There’s always a melancholic air to Louis’ activities, and the unsettling cover to The Clown’s Last Words, indeed the very title, hardly indicates happy times ahead. The events of Lying to Clive weigh heavily, and while Louis enjoys the companionship of FC, there’s a disconnection as they can’t communicate, while his malicious neighbours the Quidnuncs forever plot additional torments.

Among these is the continued dangled hope of Louis meeting his Aunt Alison. Louis is unaware she’s a fictional construct of his neighbours, so when the sinister administration demands compulsory attendance at a Fun Day Out he thinks he’s finally going to meet her.

Although the rounded figures and pastel locations are drawn to approximate cheery children’s books, the prevailing mood is claustrophobic, confinement and constant repression. Even cinema entertainment is policed, with people battered into returning to their strictly allocated seats. There are also what could be seen as allegories concerning social anxiety. It’s not only FC with whom Louis has difficulty communicating, being unable to verbalise his feelings. This is in a scene that switches to absurdism, as in Hamlet people are encouraged to confess to their gas-masked interrogators by being subjected to the smells of strong cheese. If that doesn’t work, the tickling begins.

Metaphrog may lack sentimentality, but there is some small element of hope for Louis. Here, in addition to the possibility of meeting Aunt Alison, it’s the comfort he derives from his own creation Learner Hedgehog, whose adventures he fantasises about. Contrarily, cruel laughs are derived from from the demented antics and responses of the Quidnuncs, mad by any standards.

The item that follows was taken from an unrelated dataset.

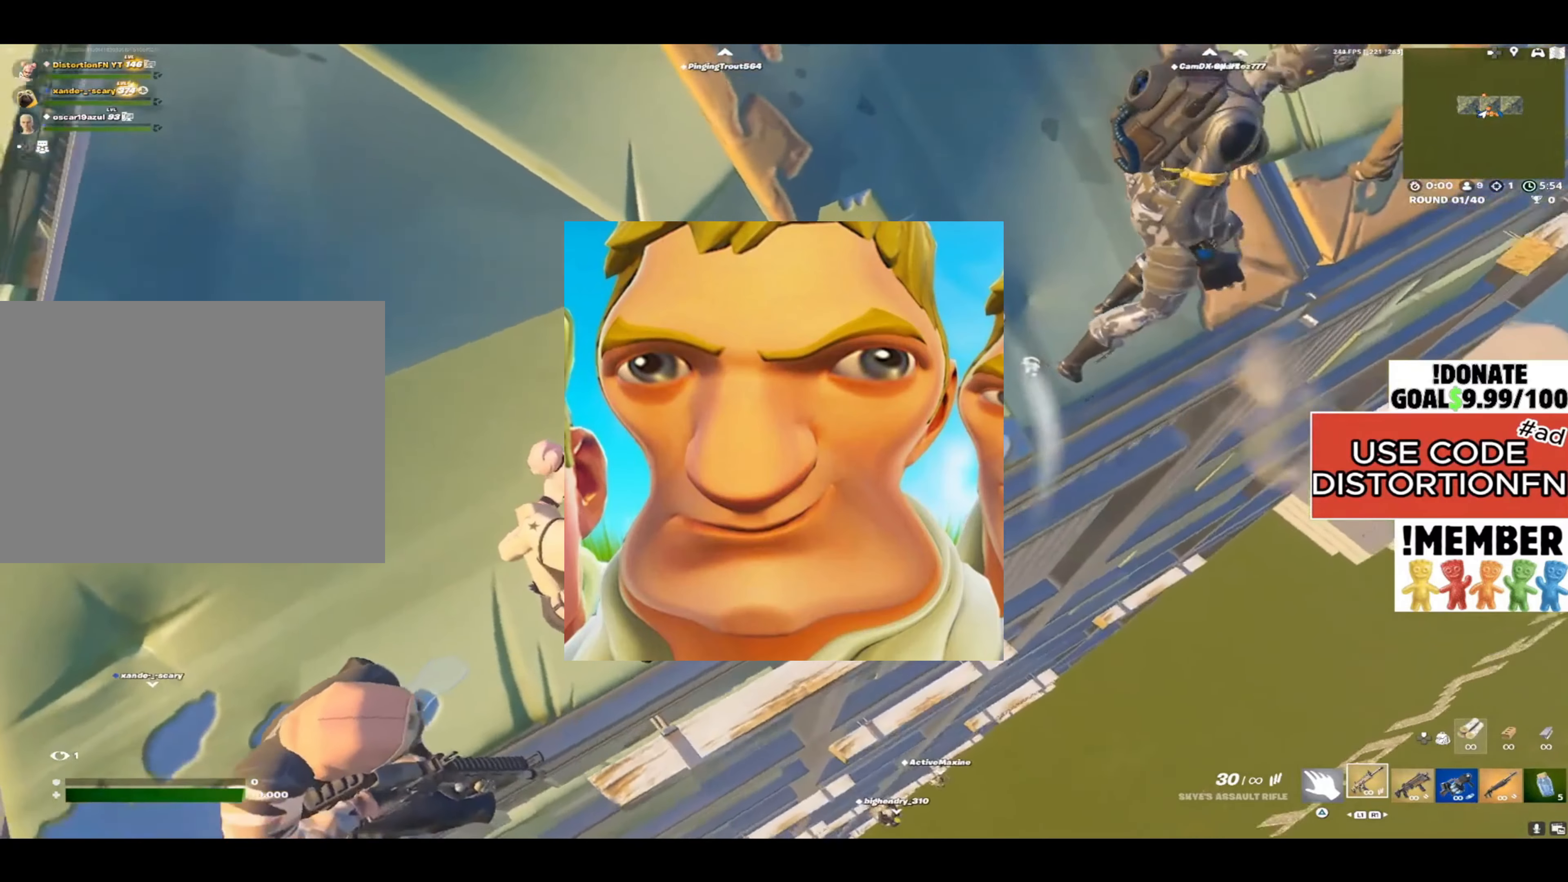
{"buttons": [], "left_stick": "center", "right_stick": "down-right", "events": [[367, "right_stick", "down-right"]]}
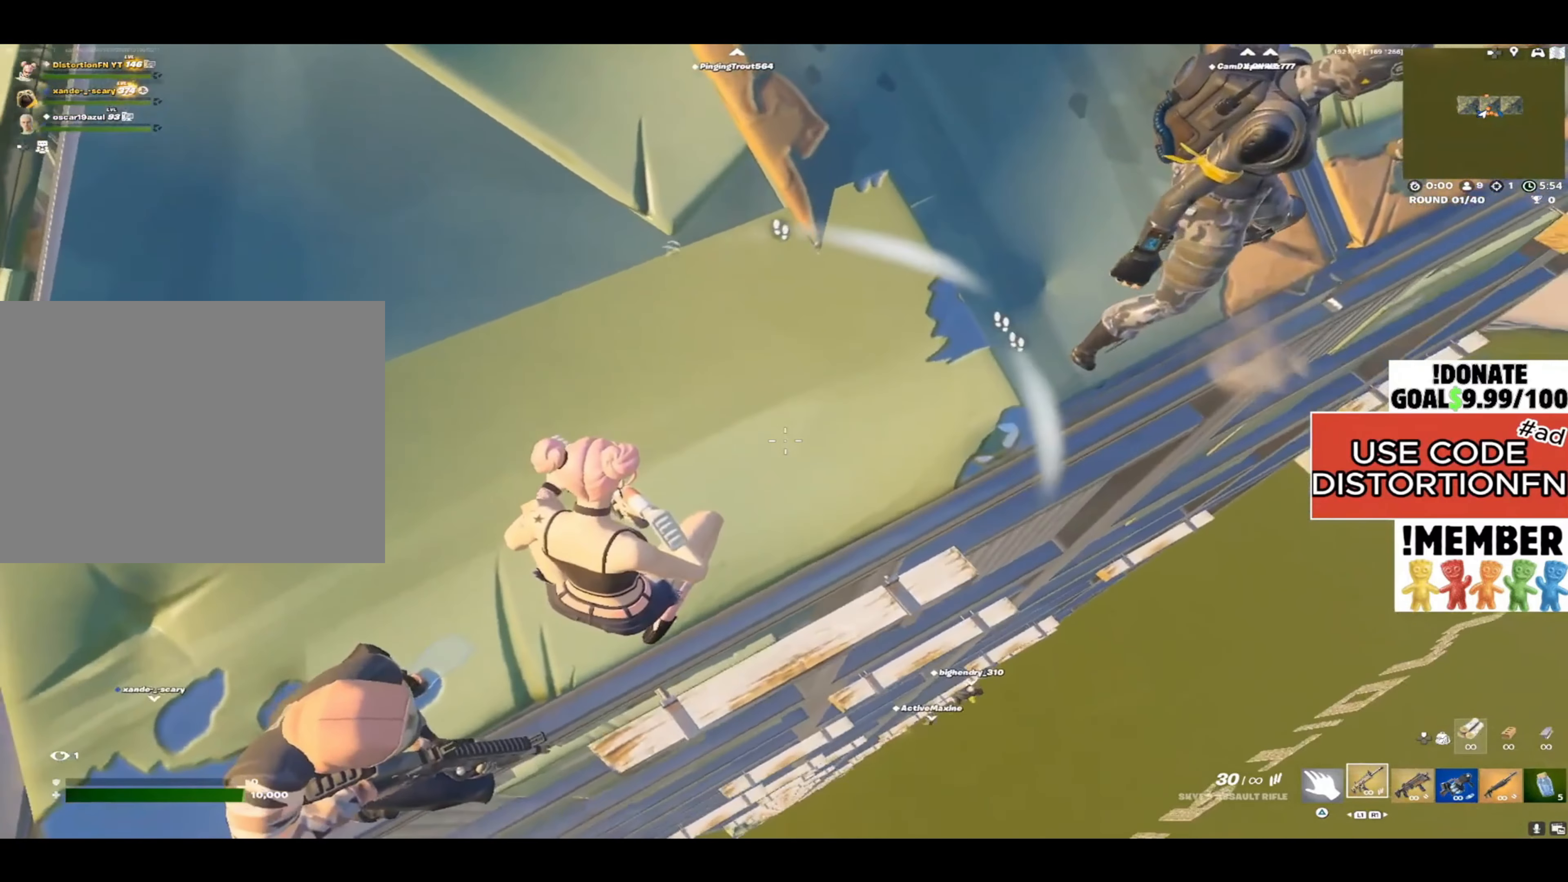
{"buttons": [], "left_stick": "center", "right_stick": "center", "events": [[67, "right_stick", "center"]]}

With all this going on it might be some while before you notice the absence of any clown in The Clown’s Last Words. Don’t become too hung up on that. Is it part of the ongoing joke that they’re only of relevance for an almost separate diversion just before the end? It’s rather an elusive ending for this book, but then what you might presume to have happened doesn’t unless there’s been a reset for Dreams Never Die.